- Activity -
Change every occurrence of "block diagram editor" in the lines below to "graphical editor", leaving everything else as it is, and leave the pictures out of your answer.

>>>

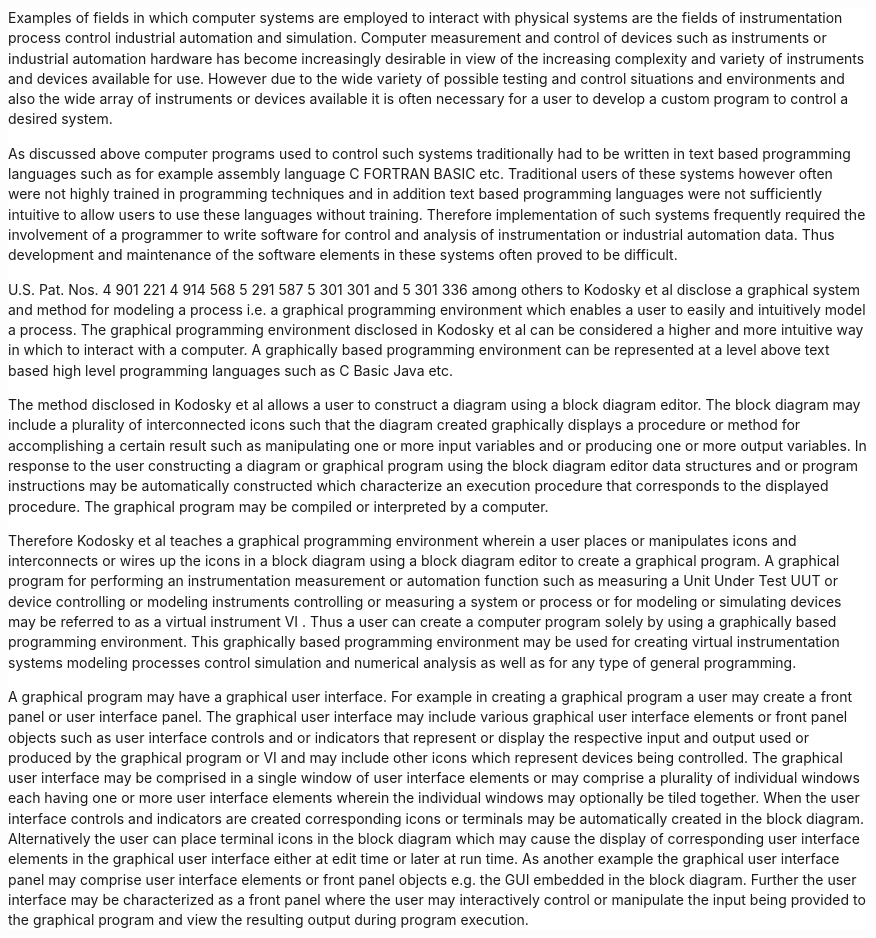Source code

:Examples of fields in which computer systems are employed to interact with physical systems are the fields of instrumentation process control industrial automation and simulation. Computer measurement and control of devices such as instruments or industrial automation hardware has become increasingly desirable in view of the increasing complexity and variety of instruments and devices available for use. However due to the wide variety of possible testing and control situations and environments and also the wide array of instruments or devices available it is often necessary for a user to develop a custom program to control a desired system.

As discussed above computer programs used to control such systems traditionally had to be written in text based programming languages such as for example assembly language C FORTRAN BASIC etc. Traditional users of these systems however often were not highly trained in programming techniques and in addition text based programming languages were not sufficiently intuitive to allow users to use these languages without training. Therefore implementation of such systems frequently required the involvement of a programmer to write software for control and analysis of instrumentation or industrial automation data. Thus development and maintenance of the software elements in these systems often proved to be difficult.

U.S. Pat. Nos. 4 901 221 4 914 568 5 291 587 5 301 301 and 5 301 336 among others to Kodosky et al disclose a graphical system and method for modeling a process i.e. a graphical programming environment which enables a user to easily and intuitively model a process. The graphical programming environment disclosed in Kodosky et al can be considered a higher and more intuitive way in which to interact with a computer. A graphically based programming environment can be represented at a level above text based high level programming languages such as C Basic Java etc.

The method disclosed in Kodosky et al allows a user to construct a diagram using a block diagram editor. The block diagram may include a plurality of interconnected icons such that the diagram created graphically displays a procedure or method for accomplishing a certain result such as manipulating one or more input variables and or producing one or more output variables. In response to the user constructing a diagram or graphical program using the block diagram editor data structures and or program instructions may be automatically constructed which characterize an execution procedure that corresponds to the displayed procedure. The graphical program may be compiled or interpreted by a computer.

Therefore Kodosky et al teaches a graphical programming environment wherein a user places or manipulates icons and interconnects or wires up the icons in a block diagram using a block diagram editor to create a graphical program. A graphical program for performing an instrumentation measurement or automation function such as measuring a Unit Under Test UUT or device controlling or modeling instruments controlling or measuring a system or process or for modeling or simulating devices may be referred to as a virtual instrument VI . Thus a user can create a computer program solely by using a graphically based programming environment. This graphically based programming environment may be used for creating virtual instrumentation systems modeling processes control simulation and numerical analysis as well as for any type of general programming.

A graphical program may have a graphical user interface. For example in creating a graphical program a user may create a front panel or user interface panel. The graphical user interface may include various graphical user interface elements or front panel objects such as user interface controls and or indicators that represent or display the respective input and output used or produced by the graphical program or VI and may include other icons which represent devices being controlled. The graphical user interface may be comprised in a single window of user interface elements or may comprise a plurality of individual windows each having one or more user interface elements wherein the individual windows may optionally be tiled together. When the user interface controls and indicators are created corresponding icons or terminals may be automatically created in the block diagram. Alternatively the user can place terminal icons in the block diagram which may cause the display of corresponding user interface elements in the graphical user interface either at edit time or later at run time. As another example the graphical user interface panel may comprise user interface elements or front panel objects e.g. the GUI embedded in the block diagram. Further the user interface may be characterized as a front panel where the user may interactively control or manipulate the input being provided to the graphical program and view the resulting output during program execution.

<<<

- Response -
Source code

:Examples of fields in which computer systems are employed to interact with physical systems are the fields of instrumentation process control industrial automation and simulation. Computer measurement and control of devices such as instruments or industrial automation hardware has become increasingly desirable in view of the increasing complexity and variety of instruments and devices available for use. However due to the wide variety of possible testing and control situations and environments and also the wide array of instruments or devices available it is often necessary for a user to develop a custom program to control a desired system.

As discussed above computer programs used to control such systems traditionally had to be written in text based programming languages such as for example assembly language C FORTRAN BASIC etc. Traditional users of these systems however often were not highly trained in programming techniques and in addition text based programming languages were not sufficiently intuitive to allow users to use these languages without training. Therefore implementation of such systems frequently required the involvement of a programmer to write software for control and analysis of instrumentation or industrial automation data. Thus development and maintenance of the software elements in these systems often proved to be difficult.

U.S. Pat. Nos. 4 901 221 4 914 568 5 291 587 5 301 301 and 5 301 336 among others to Kodosky et al disclose a graphical system and method for modeling a process i.e. a graphical programming environment which enables a user to easily and intuitively model a process. The graphical programming environment disclosed in Kodosky et al can be considered a higher and more intuitive way in which to interact with a computer. A graphically based programming environment can be represented at a level above text based high level programming languages such as C Basic Java etc.

The method disclosed in Kodosky et al allows a user to construct a diagram using a graphical editor. The block diagram may include a plurality of interconnected icons such that the diagram created graphically displays a procedure or method for accomplishing a certain result such as manipulating one or more input variables and or producing one or more output variables. In response to the user constructing a diagram or graphical program using the graphical editor data structures and or program instructions may be automatically constructed which characterize an execution procedure that corresponds to the displayed procedure. The graphical program may be compiled or interpreted by a computer.

Therefore Kodosky et al teaches a graphical programming environment wherein a user places or manipulates icons and interconnects or wires up the icons in a block diagram using a graphical editor to create a graphical program. A graphical program for performing an instrumentation measurement or automation function such as measuring a Unit Under Test UUT or device controlling or modeling instruments controlling or measuring a system or process or for modeling or simulating devices may be referred to as a virtual instrument VI . Thus a user can create a computer program solely by using a graphically based programming environment. This graphically based programming environment may be used for creating virtual instrumentation systems modeling processes control simulation and numerical analysis as well as for any type of general programming.

A graphical program may have a graphical user interface. For example in creating a graphical program a user may create a front panel or user interface panel. The graphical user interface may include various graphical user interface elements or front panel objects such as user interface controls and or indicators that represent or display the respective input and output used or produced by the graphical program or VI and may include other icons which represent devices being controlled. The graphical user interface may be comprised in a single window of user interface elements or may comprise a plurality of individual windows each having one or more user interface elements wherein the individual windows may optionally be tiled together. When the user interface controls and indicators are created corresponding icons or terminals may be automatically created in the block diagram. Alternatively the user can place terminal icons in the block diagram which may cause the display of corresponding user interface elements in the graphical user interface either at edit time or later at run time. As another example the graphical user interface panel may comprise user interface elements or front panel objects e.g. the GUI embedded in the block diagram. Further the user interface may be characterized as a front panel where the user may interactively control or manipulate the input being provided to the graphical program and view the resulting output during program execution.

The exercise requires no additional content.